(Collected data entries)
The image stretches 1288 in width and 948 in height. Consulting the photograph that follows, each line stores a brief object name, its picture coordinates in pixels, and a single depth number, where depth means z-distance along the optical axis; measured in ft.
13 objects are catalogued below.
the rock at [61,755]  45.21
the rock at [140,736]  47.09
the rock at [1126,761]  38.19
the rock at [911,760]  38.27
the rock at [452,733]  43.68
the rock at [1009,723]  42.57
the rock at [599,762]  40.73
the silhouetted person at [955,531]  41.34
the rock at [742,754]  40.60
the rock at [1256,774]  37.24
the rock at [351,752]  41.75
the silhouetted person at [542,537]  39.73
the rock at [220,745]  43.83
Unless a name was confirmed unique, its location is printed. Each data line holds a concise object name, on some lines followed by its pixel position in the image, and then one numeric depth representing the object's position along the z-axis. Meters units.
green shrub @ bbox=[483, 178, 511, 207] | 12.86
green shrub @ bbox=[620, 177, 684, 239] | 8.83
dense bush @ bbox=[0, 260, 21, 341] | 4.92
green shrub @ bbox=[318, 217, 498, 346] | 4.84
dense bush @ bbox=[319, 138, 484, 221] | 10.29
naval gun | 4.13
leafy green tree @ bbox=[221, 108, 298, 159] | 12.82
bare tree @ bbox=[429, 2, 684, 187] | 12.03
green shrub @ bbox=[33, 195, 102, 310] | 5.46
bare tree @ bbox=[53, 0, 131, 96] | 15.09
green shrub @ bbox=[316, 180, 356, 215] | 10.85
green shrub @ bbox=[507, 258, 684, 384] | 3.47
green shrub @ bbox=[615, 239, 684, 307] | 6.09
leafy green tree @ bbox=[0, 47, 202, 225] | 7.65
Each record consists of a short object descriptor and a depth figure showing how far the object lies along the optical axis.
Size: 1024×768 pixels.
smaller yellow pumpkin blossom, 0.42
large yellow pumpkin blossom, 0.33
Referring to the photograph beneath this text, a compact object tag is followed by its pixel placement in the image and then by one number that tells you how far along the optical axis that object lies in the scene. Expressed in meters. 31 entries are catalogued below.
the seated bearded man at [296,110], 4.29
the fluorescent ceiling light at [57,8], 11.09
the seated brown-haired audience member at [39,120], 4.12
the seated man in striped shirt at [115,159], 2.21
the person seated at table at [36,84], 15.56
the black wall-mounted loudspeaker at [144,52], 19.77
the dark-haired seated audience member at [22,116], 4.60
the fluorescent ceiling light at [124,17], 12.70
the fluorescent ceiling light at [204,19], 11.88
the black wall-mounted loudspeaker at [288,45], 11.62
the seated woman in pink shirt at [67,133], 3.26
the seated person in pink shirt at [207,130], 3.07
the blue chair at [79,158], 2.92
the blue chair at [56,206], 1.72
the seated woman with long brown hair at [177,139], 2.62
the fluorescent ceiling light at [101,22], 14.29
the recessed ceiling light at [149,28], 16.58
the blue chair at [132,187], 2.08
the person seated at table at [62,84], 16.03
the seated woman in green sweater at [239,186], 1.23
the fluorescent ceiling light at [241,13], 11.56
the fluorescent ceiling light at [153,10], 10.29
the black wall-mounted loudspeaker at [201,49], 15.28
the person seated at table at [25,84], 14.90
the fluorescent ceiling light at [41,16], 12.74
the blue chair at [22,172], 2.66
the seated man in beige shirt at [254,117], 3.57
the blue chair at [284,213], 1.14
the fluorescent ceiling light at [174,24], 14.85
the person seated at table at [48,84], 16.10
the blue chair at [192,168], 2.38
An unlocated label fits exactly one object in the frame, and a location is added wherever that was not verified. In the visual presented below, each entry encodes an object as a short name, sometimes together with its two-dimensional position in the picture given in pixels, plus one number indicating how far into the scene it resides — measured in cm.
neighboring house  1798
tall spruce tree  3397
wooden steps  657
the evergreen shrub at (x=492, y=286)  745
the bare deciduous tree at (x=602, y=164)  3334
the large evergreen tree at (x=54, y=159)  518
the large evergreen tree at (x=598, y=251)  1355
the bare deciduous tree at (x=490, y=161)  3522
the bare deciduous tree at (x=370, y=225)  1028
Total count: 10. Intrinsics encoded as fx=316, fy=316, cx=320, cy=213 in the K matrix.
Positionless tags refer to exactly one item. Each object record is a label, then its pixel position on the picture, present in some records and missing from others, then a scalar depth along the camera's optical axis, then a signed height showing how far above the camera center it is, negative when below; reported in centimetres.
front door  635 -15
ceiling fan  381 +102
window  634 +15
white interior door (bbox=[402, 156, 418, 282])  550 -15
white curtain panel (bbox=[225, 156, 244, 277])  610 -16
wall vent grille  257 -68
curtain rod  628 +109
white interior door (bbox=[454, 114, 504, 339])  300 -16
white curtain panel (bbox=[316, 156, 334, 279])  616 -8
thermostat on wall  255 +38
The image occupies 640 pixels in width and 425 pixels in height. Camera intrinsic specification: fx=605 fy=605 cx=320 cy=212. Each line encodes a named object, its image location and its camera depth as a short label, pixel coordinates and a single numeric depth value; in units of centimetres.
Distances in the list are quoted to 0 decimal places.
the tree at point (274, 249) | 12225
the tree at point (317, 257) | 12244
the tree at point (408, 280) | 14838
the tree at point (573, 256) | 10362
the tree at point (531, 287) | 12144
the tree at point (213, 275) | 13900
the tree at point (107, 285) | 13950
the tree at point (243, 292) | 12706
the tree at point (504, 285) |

Task instructions – Given the data above, transcribe exactly the lines from the one containing "the seated brown-haired" down to the one containing "the fluorescent ceiling light at [204,19], 11.88", and no others.

Task solution –
the seated brown-haired audience member at [39,120], 4.12
the seated man in striped shirt at [115,159], 2.21
the person seated at table at [36,84], 15.56
the black wall-mounted loudspeaker at [144,52], 19.77
the dark-haired seated audience member at [22,116], 4.60
the fluorescent ceiling light at [124,17], 12.70
the fluorescent ceiling light at [204,19], 11.88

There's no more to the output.